(Collected data entries)
● ● ●
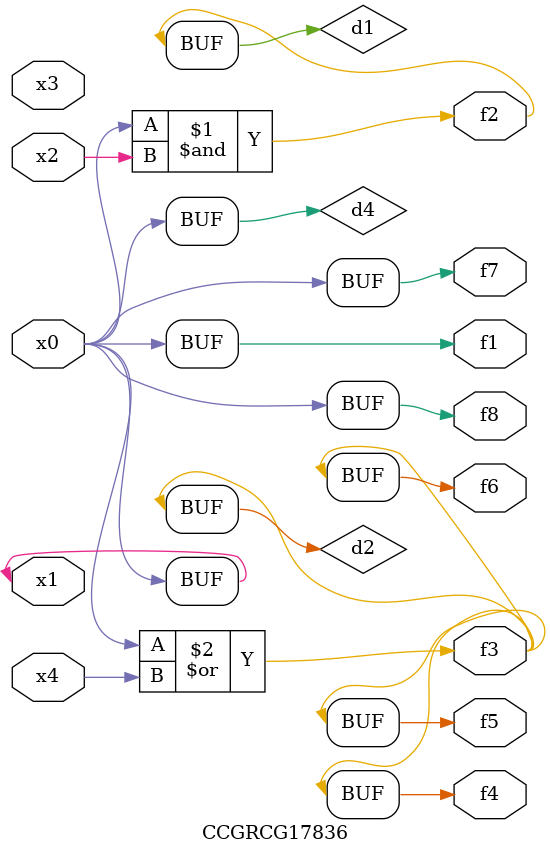
<source format=v>
module CCGRCG17836(
	input x0, x1, x2, x3, x4,
	output f1, f2, f3, f4, f5, f6, f7, f8
);

	wire d1, d2, d3, d4;

	and (d1, x0, x2);
	or (d2, x0, x4);
	nand (d3, x0, x2);
	buf (d4, x0, x1);
	assign f1 = d4;
	assign f2 = d1;
	assign f3 = d2;
	assign f4 = d2;
	assign f5 = d2;
	assign f6 = d2;
	assign f7 = d4;
	assign f8 = d4;
endmodule

</source>
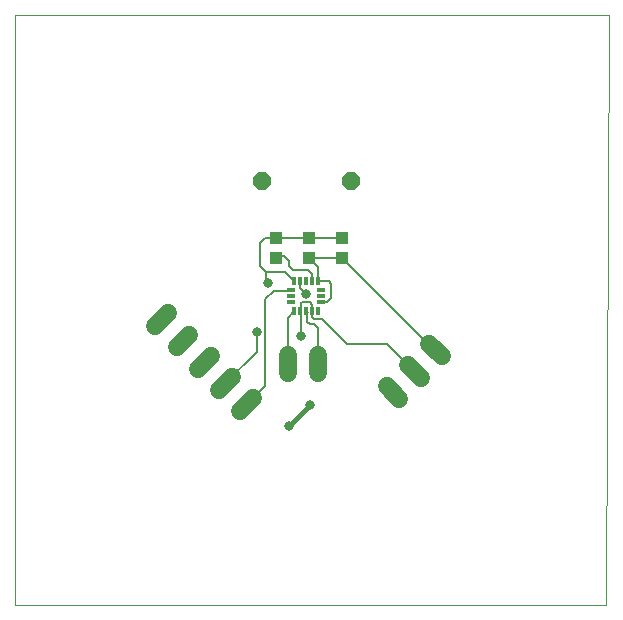
<source format=gtl>
G75*
%MOIN*%
%OFA0B0*%
%FSLAX24Y24*%
%IPPOS*%
%LPD*%
%AMOC8*
5,1,8,0,0,1.08239X$1,22.5*
%
%ADD10C,0.0000*%
%ADD11R,0.0315X0.0118*%
%ADD12R,0.0118X0.0315*%
%ADD13R,0.0394X0.0433*%
%ADD14C,0.0600*%
%ADD15OC8,0.0600*%
%ADD16C,0.0080*%
%ADD17C,0.0317*%
%ADD18C,0.0160*%
%ADD19C,0.0100*%
D10*
X000112Y000100D02*
X000100Y019777D01*
X019899Y019789D01*
X019797Y000100D01*
X000112Y000100D01*
D11*
X009310Y010203D03*
X009310Y010400D03*
X009310Y010597D03*
X010314Y010597D03*
X010314Y010400D03*
X010314Y010203D03*
D12*
X010206Y009898D03*
X010009Y009898D03*
X009812Y009898D03*
X009615Y009898D03*
X009418Y009898D03*
X009418Y010902D03*
X009615Y010902D03*
X009812Y010902D03*
X010009Y010902D03*
X010206Y010902D03*
D13*
X009912Y011665D03*
X009912Y012335D03*
X008812Y012335D03*
X008812Y011665D03*
X011012Y011665D03*
X011012Y012335D03*
D14*
X013907Y008819D02*
X014331Y008395D01*
X013624Y007688D02*
X013200Y008112D01*
X012493Y007405D02*
X012917Y006981D01*
X010212Y007850D02*
X010212Y008450D01*
X009212Y008450D02*
X009212Y007850D01*
X008038Y006998D02*
X007614Y006574D01*
X006907Y007281D02*
X007331Y007705D01*
X006624Y008412D02*
X006200Y007988D01*
X005493Y008695D02*
X005917Y009119D01*
X005210Y009826D02*
X004785Y009402D01*
D15*
X008322Y014230D03*
X011312Y014240D03*
D16*
X011012Y012335D02*
X009912Y012335D01*
X008436Y012335D01*
X008262Y012160D01*
X008262Y011410D01*
X008462Y011210D01*
X008462Y010890D01*
X008522Y010830D01*
X008722Y010590D02*
X009303Y010590D01*
X009310Y010597D01*
X009418Y010902D02*
X009110Y011210D01*
X008462Y011210D01*
X008812Y011665D02*
X008896Y011750D01*
X009062Y011750D01*
X009232Y011580D01*
X009232Y011410D01*
X009372Y011270D01*
X009872Y011270D01*
X010009Y011133D01*
X010009Y010902D01*
X010206Y010902D02*
X010570Y010902D01*
X010652Y010820D01*
X010652Y010350D01*
X010512Y010210D01*
X010321Y010210D01*
X010314Y010203D01*
X010009Y010123D02*
X009922Y010210D01*
X009682Y010210D01*
X009632Y010160D01*
X009632Y009915D01*
X009632Y009070D01*
X009932Y009460D02*
X009822Y009540D01*
X009822Y009888D01*
X010002Y009891D02*
X010002Y009700D01*
X010072Y009630D01*
X010352Y009630D01*
X011182Y008800D01*
X012502Y008800D01*
X013402Y007900D01*
X013412Y007900D01*
X014070Y008607D02*
X011012Y011665D01*
X009912Y011665D01*
X010206Y011372D01*
X010206Y010902D01*
X009802Y010490D02*
X009615Y010677D01*
X009615Y010902D01*
X010009Y010123D02*
X010009Y009898D01*
X010002Y009891D01*
X009632Y009915D02*
X009615Y009898D01*
X009418Y009898D02*
X009212Y009672D01*
X009212Y008150D01*
X008452Y007410D02*
X008452Y010320D01*
X008722Y010590D01*
X009932Y009460D02*
X010072Y009460D01*
X010212Y009340D01*
X010212Y008150D01*
X008452Y007410D02*
X007828Y006786D01*
X007826Y006786D01*
X007119Y007493D02*
X008162Y008536D01*
X008162Y009200D01*
X008812Y012335D02*
X009912Y012335D01*
X014070Y008607D02*
X014119Y008607D01*
D17*
X009922Y006770D03*
X009242Y006080D03*
X009632Y009070D03*
X009802Y010490D03*
X008522Y010830D03*
X008162Y009200D03*
D18*
X009922Y006770D02*
X009242Y006090D01*
X009242Y006080D01*
D19*
X009822Y009888D02*
X009812Y009898D01*
M02*

</source>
● ● ●
▶ [WORK INSTRUCTIONS]: Provide the lines again, unchanged, from where the data above begins through the line containing "X010570Y010902D01*", both ends included, omitting pictures and adding nothing.

▶ [TASK SOLUTION]:
<source format=v>
module CCGRCG17836(
	input x0, x1, x2, x3, x4,
	output f1, f2, f3, f4, f5, f6, f7, f8
);

	wire d1, d2, d3, d4;

	and (d1, x0, x2);
	or (d2, x0, x4);
	nand (d3, x0, x2);
	buf (d4, x0, x1);
	assign f1 = d4;
	assign f2 = d1;
	assign f3 = d2;
	assign f4 = d2;
	assign f5 = d2;
	assign f6 = d2;
	assign f7 = d4;
	assign f8 = d4;
endmodule

</source>
<source format=gtl>
G75*
%MOIN*%
%OFA0B0*%
%FSLAX24Y24*%
%IPPOS*%
%LPD*%
%AMOC8*
5,1,8,0,0,1.08239X$1,22.5*
%
%ADD10C,0.0000*%
%ADD11R,0.0315X0.0118*%
%ADD12R,0.0118X0.0315*%
%ADD13R,0.0394X0.0433*%
%ADD14C,0.0600*%
%ADD15OC8,0.0600*%
%ADD16C,0.0080*%
%ADD17C,0.0317*%
%ADD18C,0.0160*%
%ADD19C,0.0100*%
D10*
X000112Y000100D02*
X000100Y019777D01*
X019899Y019789D01*
X019797Y000100D01*
X000112Y000100D01*
D11*
X009310Y010203D03*
X009310Y010400D03*
X009310Y010597D03*
X010314Y010597D03*
X010314Y010400D03*
X010314Y010203D03*
D12*
X010206Y009898D03*
X010009Y009898D03*
X009812Y009898D03*
X009615Y009898D03*
X009418Y009898D03*
X009418Y010902D03*
X009615Y010902D03*
X009812Y010902D03*
X010009Y010902D03*
X010206Y010902D03*
D13*
X009912Y011665D03*
X009912Y012335D03*
X008812Y012335D03*
X008812Y011665D03*
X011012Y011665D03*
X011012Y012335D03*
D14*
X013907Y008819D02*
X014331Y008395D01*
X013624Y007688D02*
X013200Y008112D01*
X012493Y007405D02*
X012917Y006981D01*
X010212Y007850D02*
X010212Y008450D01*
X009212Y008450D02*
X009212Y007850D01*
X008038Y006998D02*
X007614Y006574D01*
X006907Y007281D02*
X007331Y007705D01*
X006624Y008412D02*
X006200Y007988D01*
X005493Y008695D02*
X005917Y009119D01*
X005210Y009826D02*
X004785Y009402D01*
D15*
X008322Y014230D03*
X011312Y014240D03*
D16*
X011012Y012335D02*
X009912Y012335D01*
X008436Y012335D01*
X008262Y012160D01*
X008262Y011410D01*
X008462Y011210D01*
X008462Y010890D01*
X008522Y010830D01*
X008722Y010590D02*
X009303Y010590D01*
X009310Y010597D01*
X009418Y010902D02*
X009110Y011210D01*
X008462Y011210D01*
X008812Y011665D02*
X008896Y011750D01*
X009062Y011750D01*
X009232Y011580D01*
X009232Y011410D01*
X009372Y011270D01*
X009872Y011270D01*
X010009Y011133D01*
X010009Y010902D01*
X010206Y010902D02*
X010570Y010902D01*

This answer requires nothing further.